If you have children, you understand what I mean when I say “grumpy time of day”. It’s always that late afternoon hour, and it makes dinner prep equal to the challenge of a marathon. My son wants to held during his cranky fest. Only that physical contact eases his foul mood.

Shouldn’t that be how it is with us and our heavenly Father? What’s carved your heart up lately? Maybe it’s just an irritable attitude, but all the same, you need to be held. So put your arms up to the Father. He’s not got dinner prep to worry about.

Do I fear the suffering I know will be in my future? Do I live delicately, hesitantly, fearing God’s goodness is nearing its end? No, I live like a child, reaching heavenward with little arms. I may be relatively scar-free, but not by my merit, but by His grace.

Come to the Manger (maybe even dressed as a shepherd or angel)

Every year I look for the supernatural in Advent like a magician pulling a rabbit from a hat. Say the right words, do the right activity and conjure up the true meaning of Christmas, and….dare I say?….a super spiritual status? I look for that hidden Narnia-like door into the Nativity. How is it that I let legalism steal in on my celebration?

When I was a child, Advent was simple. There were no internet resources dictating how to celebrate the incarnate God, how to explain to children the humble entrance of the King, how to shut-out the consumerism of our culture. There was only family, candles, and the Story. We didn’t even use pink and purple candles (I still don’t today). We had red and green candles atop the dining room / living room divider, sacred sentries keeping watch over dinner and television activities. Every year was the same. We lit a candle. We read part of the Christmas story. We acted it out. We acted it out again, enough times so each person could play each role. As children, we liked that predictability. It built anticipation. It encouraged participation.

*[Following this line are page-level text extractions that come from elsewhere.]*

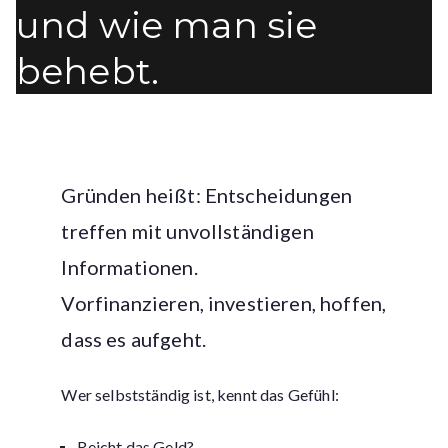
und wie man sie
behebt.
Gründen heißt: Entscheidungen
treffen mit unvollständigen
Informationen.
Vorfinanzieren, investieren, hoffen,
dass es aufgeht.
Wer selbstständig ist, kennt das Gefühl:
Reicht das Geld?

I remember the pink wooden doll bed we used for a manger, and the green and white knit blanket we used for swaddling clothes – a blanket that had wrapped me warm as a baby.  I remember my dad in his maroon bathrobe as a shepherd. I remember singing We Three Kings as the “kings” marched down the hallway, my sister’s voice the loudest.

And I remember the Spirit illustrating His Story through us.

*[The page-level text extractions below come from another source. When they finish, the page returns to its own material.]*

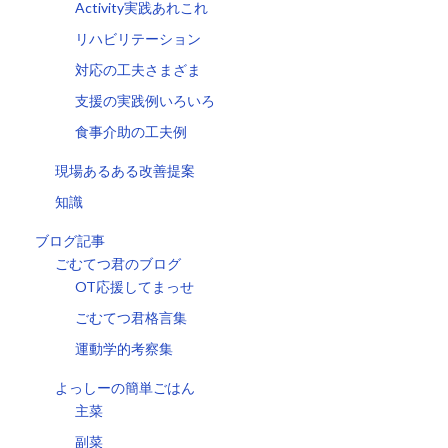
Activity実践あれこれ
リハビリテーション
対応の工夫さまざま
支援の実践例いろいろ
食事介助の工夫例
現場あるある改善提案
知識
ブログ記事
ごむてつ君のブログ
OT応援してまっせ
ごむてつ君格言集
運動学的考察集
よっしーの簡単ごはん
主菜
副菜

We were children, acting simple parts, and yet our worship at the manger was more than mere pretense. We may have been dressed as a young, frightened girl from Nazareth, or a rich wise sage, but the knees we bowed before the Christ-child were our own. In a mysterious way, we were shepherds, watching diligently over our daily activities of sports and homework, our lives interrupted by the Good News. And like those Bethlehem shepherds, we chose to journey and see, to leave behind the mundane for the profound.

So now it’s Advent again, and what do I want to do with my children? Light a candle. Read part of the Story. Enter in through action.

What do I gain from shouting into a darkened living room the words of the angel, “Do not be afraid. I bring you good news of great joy that will be for all the people”? Or by jealously sneering the words of King Herod, “Go and make a careful search for the child. As soon as you find him, report to me, so that I too may go and worship him.”

I gain perspective. I realize the parts of my own heart that have ulterior motives, like Herod. I gain glory. I wonder at the amazement of the shepherds as they hear first that the Savior of the world has made an obscure entrance. I gain commitment as I say, “I am the Lord’s servant. May it be to me as you have said.” I gain faith as I receive the words, “Nothing is impossible with God.”

Although my pre-schooler and toddler are far from stellar dramatists, they know how to pretend, to create story, to dress up. After all, Jesus called the children to come to him, and how better to come than entering into The Story, his coming.